🤖 AI Summary
This study addresses the challenge of uncertainty quantification (UQ) for text generated by large language models (LLMs). We propose a supervised, token-level uncertainty scoring method grounded in embedding density estimation. Our core innovation is the first adaptation of Mahalanobis distance to generative LLMs, leveraging multi-layer Transformer token embeddings to train a lightweight, interpretable linear regression model. Unlike conventional density-based UQ approaches—which fail under generative settings due to distributional shift—our method overcomes this limitation and unifies support for both sequence-level selective generation and statement-level factual verification. Evaluated across 11 diverse, cross-domain datasets, our approach consistently outperforms existing UQ baselines, achieving superior accuracy, minimal computational overhead, and strong generalization across architectures and domains.
📝 Abstract
Uncertainty quantification (UQ) is a prominent approach for eliciting truthful answers from large language models (LLMs). To date, information-based and consistency-based UQ have been the dominant UQ methods for text generation via LLMs.
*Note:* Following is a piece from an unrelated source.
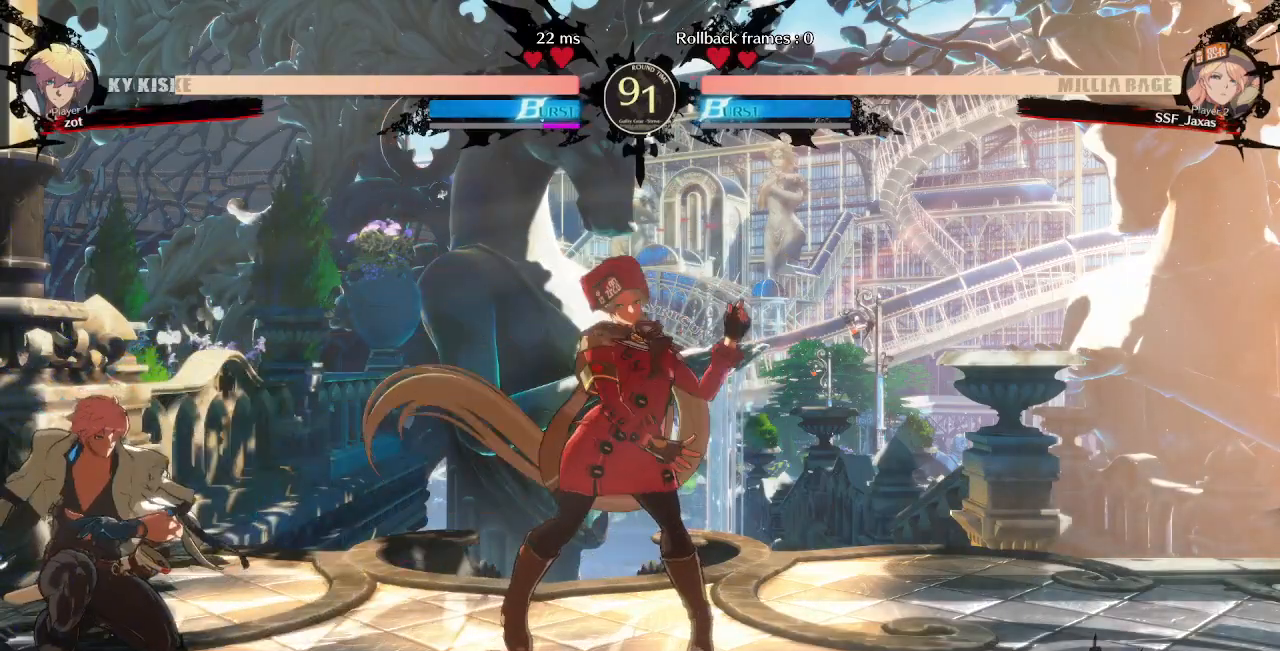
{"dt_ms": 500, "buttons": ["DPAD_DOWN", "DPAD_RIGHT"], "events": [[33, "DPAD_RIGHT", "down"], [367, "DPAD_DOWN", "down"]]}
Density-based methods, despite being very effective for UQ in text classification with encoder-based models, have not been very successful with generative LLMs. In this work, we adapt Mahalanobis Distance (MD) - a well-established UQ technique in classification tasks - for text generation and introduce a new supervised UQ method. Our method extracts token embeddings from multiple layers of LLMs, computes MD scores for each token, and uses linear regression trained on these features to provide robust uncertainty scores. Through extensive experiments on eleven datasets, we demonstrate that our approach substantially improves over existing UQ methods, providing accurate and computationally efficient uncertainty scores for both sequence-level selective generation and claim-level fact-checking tasks. Our method also exhibits strong generalization to out-of-domain data, making it suitable for a wide range of LLM-based applications.